A Russian Pianist with American Style
Hong Kong City Hall, Concert Hall
Johann Sebastian Bach: English Suite No. 2 in A minor, BWV 807
Ferruccio Busoni: Sonatina No. 5 “Brevis”, KiV. 280 (in Signo Joannis Sebastiani Magni) - Toccata, KiV. 687
Franz Liszt: Piano Sonata in B minor S. 178
Kirill Gerstein (piano)
K. Gerstein (© Marco Borggreve)
Since his substitute performance of Rachmaninov’s Third Piano Concerto with the HKPO in 2006, the name Kirill Gerstein has been familiar to Hong Kong audience. Wednesday’s concert in the City Hall was his debut recital, in which he chose a technically dazzling program to once again display his accomplished virtuosity.
In the concert, Mr.
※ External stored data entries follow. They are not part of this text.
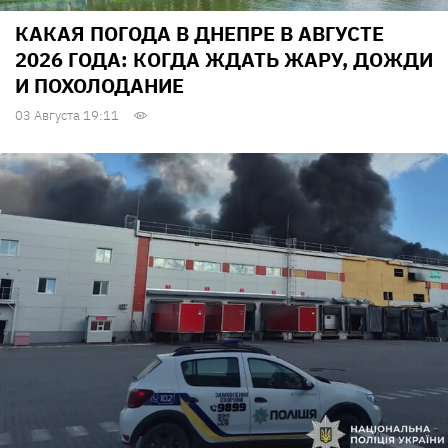
КАКАЯ ПОГОДА В ДНЕПРЕ В АВГУСТЕ
2026 ГОДА: КОГДА ЖДАТЬ ЖАРУ, ДОЖДИ
И ПОХОЛОДАНИЕ
03 Августа 19:11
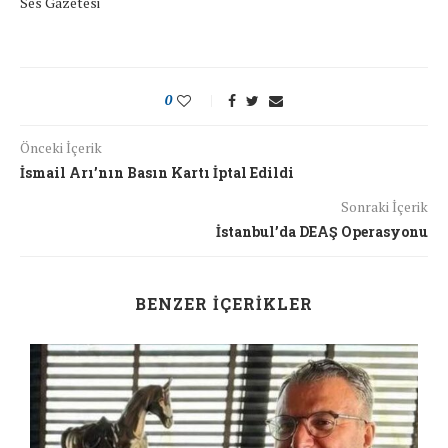
Ses Gazetesi
0
Önceki İçerik
İsmail Arı’nın Basın Kartı İptal Edildi
Sonraki İçerik
İstanbul’da DEAŞ Operasyonu
BENZER İÇERIKLER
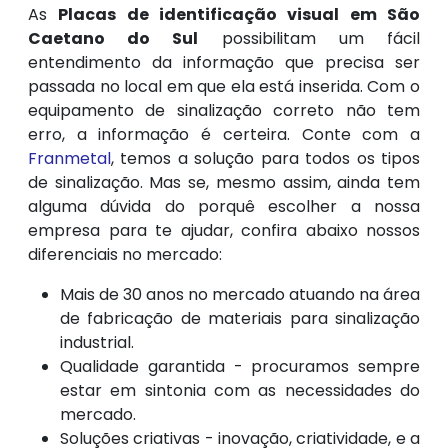
As
Placas de identificação visual em São
Caetano do Sul
possibilitam um fácil
entendimento da informação que precisa ser
passada no local em que ela está inserida. Com o
equipamento de sinalização correto não tem
erro, a informação é certeira. Conte com a
Franmetal
, temos a solução para todos os tipos
de sinalização. Mas se, mesmo assim, ainda tem
alguma dúvida do porquê escolher a nossa
empresa para te ajudar, confira abaixo nossos
diferenciais no mercado:
Mais de 30 anos no mercado atuando na área
de fabricação de materiais para sinalização
industrial.
Qualidade garantida - procuramos sempre
estar em sintonia com as necessidades do
mercado.
Soluções criativas - inovação, criatividade, e a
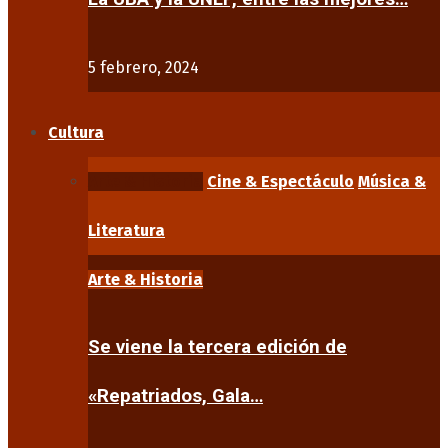
5 febrero, 2024
Cultura
Arte & Historia
Cine & Espectáculo
Música &
Literatura
Arte & Historia
Se viene la tercera edición de
«Repatriados, Gala…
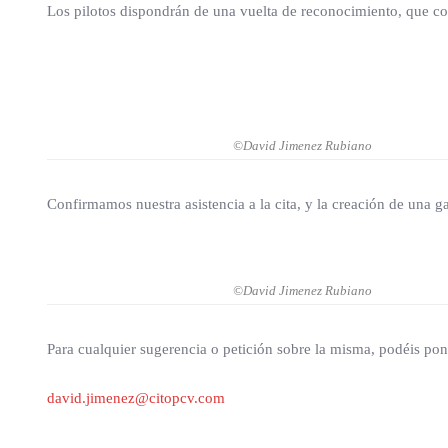
Los pilotos dispondrán de una vuelta de reconocimiento, que co
©David Jimenez Rubiano
Confirmamos nuestra asistencia a la cita, y la creación de una g
©David Jimenez Rubiano
Para cualquier sugerencia o petición sobre la misma, podéis pon
david.jimenez@citopcv.com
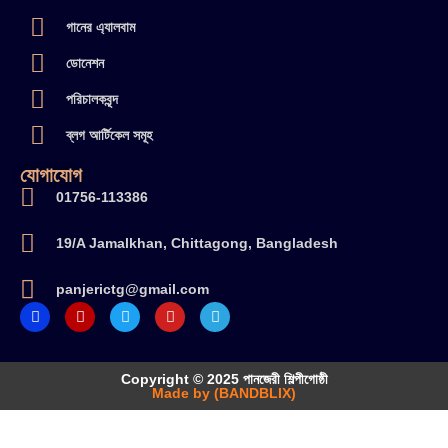
গানের এ্যালবাম
ডোনেশন
পরিচালকবৃন্দ
ব্লগ আর্টিকেল সমূহ
যোগাযোগ
01756-113386
19/A Jamalkhan, Chittagong, Bangladesh
panjerictg@gmail.com
Copyright © 2025 পানজেরী শিল্পীগোষ্ঠী
Made by (BANDBLIX)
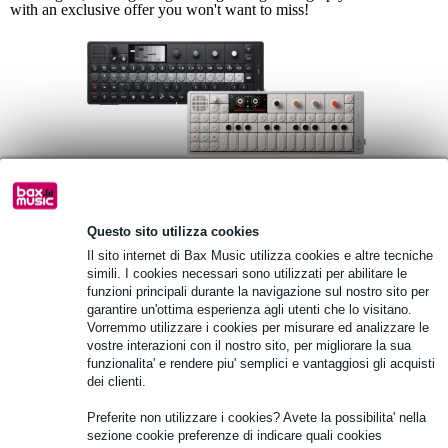
with an exclusive offer you won't want to miss!
Questo sito utilizza cookies
Il sito internet di Bax Music utilizza cookies e altre tecniche
simili. I cookies necessari sono utilizzati per abilitare le
funzioni principali durante la navigazione sul nostro sito per
Limited-Time Summer Discounts
garantire un'ottima esperienza agli utenti che lo visitano.
Vorremmo utilizzare i cookies per misurare ed analizzare le
The brand has put together three exclusive bundles that offer much
vostre interazioni con il nostro sito, per migliorare la sua
better value than buying each item separately. Up for grabs in these
funzionalita' e rendere piu' semplici e vantaggiosi gli acquisti
combinations: the OP-XY paired with a portable speaker, the OP-1
dei clienti.
Field also with a speaker, or the OP-1 Field accompanied by three
of their famous singing wooden dolls. This special offer runs from
Preferite non utilizzare i cookies? Avete la possibilita' nella
18 June
31 July 2026
to
. If you've got your eye on these little
sezione cookie preferenze di indicare quali cookies
gems, don't wait around—grab yours in just a few clicks!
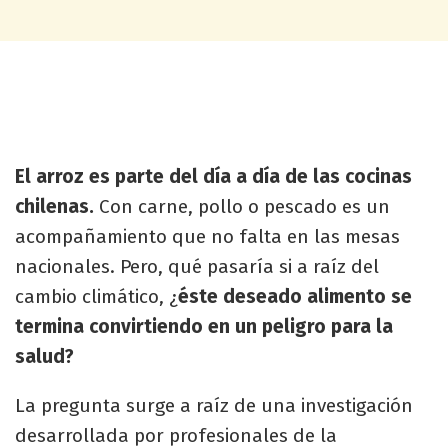
El arroz es parte del día a día de las cocinas
chilenas.
Con carne, pollo o pescado es un
acompañamiento que no falta en las mesas
nacionales. Pero, qué pasaría si a raíz del
cambio climático, ¿
éste deseado alimento se
termina convirtiendo en un peligro para la
salud?
La pregunta surge a raíz de una investigación
desarrollada por profesionales de la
Gerstein delivered music across 200 years, his recital commencing with Bach’s English Suite and ending with Gershwin’s miniature (as an encore). The opening English Suite in A minor was an elegant and exuberant reading. The elegance came from his tonal cleanness and transparency. Throughout the whole six-movement work, Mr. Gerstein did not step his foot on the pedal for even one moment, even at the slow Sarabande. However, he did not compromise the music’s sense of legato and melodic lines. This reminded me of renowned Bach specialist András Schiff’s interpretation, though Mr. Gerstein’s account was more sinuous and capricious, where Mr. Schiff is more controlled and refined. But what is really at question with Mr. Gerstein’s Bach interpretation, or more precisely, his apparently lack of it, was the textual clarity and contrapuntal interest, the soul of Bach’s music. In those textually intricate movements such as the Allemande and Sarabande, he showed limited interest in bringing the hidden voices to the surface. Though his abundance of improvisatory embellishments gave the music exceptional qualities of elegance and exuberance, the homophonic tendency (perhaps all the repeats as well) soon led to boredom and tiresome. It was the textually plain Bourée and Jig that were most suitable to his fingers.
Before the intermission, Mr. Gerstein rendered Busoni’s two pieces – the Sonatina and the Toccata, both showed an influence from J.S. Bach. Mr. Gerstein seemed more comfortable with these two twentieth century works. The fugal middle section for the Sonatina sounded more convincing that his Bach. The technical hurdles in the Toccata were also overcome without any stress or strain.
Liszt’s B minor Sonata in the second half was the highlight of the evening. The 30-minute single-movement artwork integrates Bachian polyphony, Wagnerian harmonies, and most importantly, Liszt’s own transcendental virtuosity. Throughout the Sonata, poetic musings of exquisite refinement intermingle with dazzling bravura, making it one of the biggest challenges for all aspiring virtuoso pianists. Perhaps these explain why it is performed more regularly in studios than in concert halls. In Hong Kong, this great composition can only be heard once two or three years; but every year, the market is flooded with different new recordings of the piece. It is impossible not to admire Mr. Gerstein’s courage and audacity to bring this masterpiece in front of Hong Kong audience. Once again, his solid technique was fully displayed in the passageworks – he tore through the octave outbursts with arm-blurring speed and scurrying runs with squeaky cleanness. He could afford to bring to life the music’s impetuousness and compelling drive, yet still came across with convincing individualism. But under this Russian pianist’s fingers, there was not even one tiny bit of Russian smell. What is missing was the warm and full tone quality that can be found in most Russian pianists of the past generation. Even the agitated and chordal second theme was rendered with an unassuming sonority. The vehement passage after the fugal episode, before the end of the piece was also delivered with underpowered articulation.
Two encores by Rachmaninov and Gershwin (arranged by Earl Wild) rounded off Mr. Gerstein’s debut recital in Hong Kong City Hall. His early training on jazz music, together with his infallible technique, made the later encore piece particularly enchanting.
It would be unfair to compare this young pianist’s playing to those great masters. But what he missed is just what his Russian predecessors possessed. Now at the age of thirty, Mr. Gerstein still has a large room for changing and improving himself. If Mr. Gerstein can inherit the golden tradition left by his anteceding compatriots, with his impeccable virtuosity and wide range of repertoire, his name can certainly be left in the piano hall of fame.